> WORK REQUIRED
Copy the entries below word for word, leaving out the pictures.
— START OF DATA EXCERPTS —
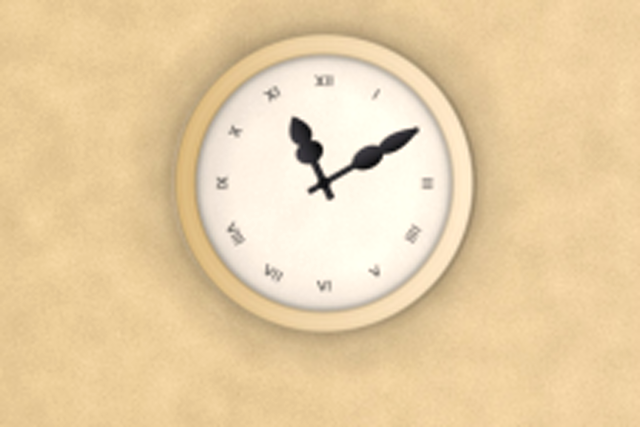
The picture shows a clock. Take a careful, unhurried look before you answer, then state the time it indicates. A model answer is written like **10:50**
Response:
**11:10**
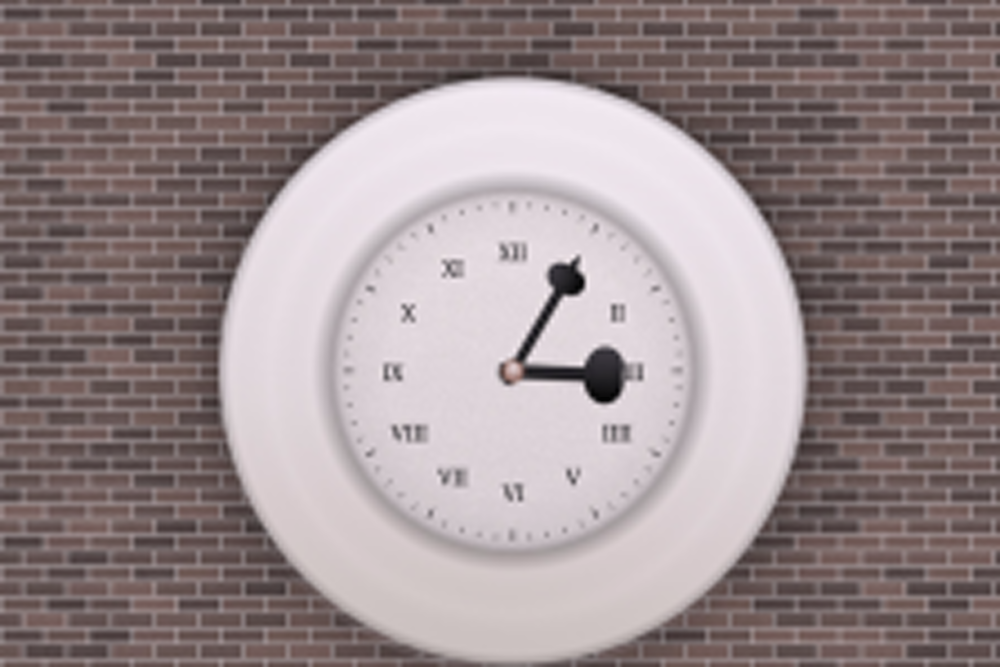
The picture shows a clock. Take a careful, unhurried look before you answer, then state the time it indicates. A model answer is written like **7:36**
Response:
**3:05**
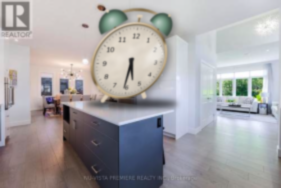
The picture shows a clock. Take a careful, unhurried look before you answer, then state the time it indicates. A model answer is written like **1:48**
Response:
**5:31**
— END OF DATA EXCERPTS —
> FINISHED TASK
The picture shows a clock. Take a careful, unhurried look before you answer, then state the time it indicates. A model answer is written like **10:50**
Response:
**11:10**
The picture shows a clock. Take a careful, unhurried look before you answer, then state the time it indicates. A model answer is written like **7:36**
Response:
**3:05**
The picture shows a clock. Take a careful, unhurried look before you answer, then state the time it indicates. A model answer is written like **1:48**
Response:
**5:31**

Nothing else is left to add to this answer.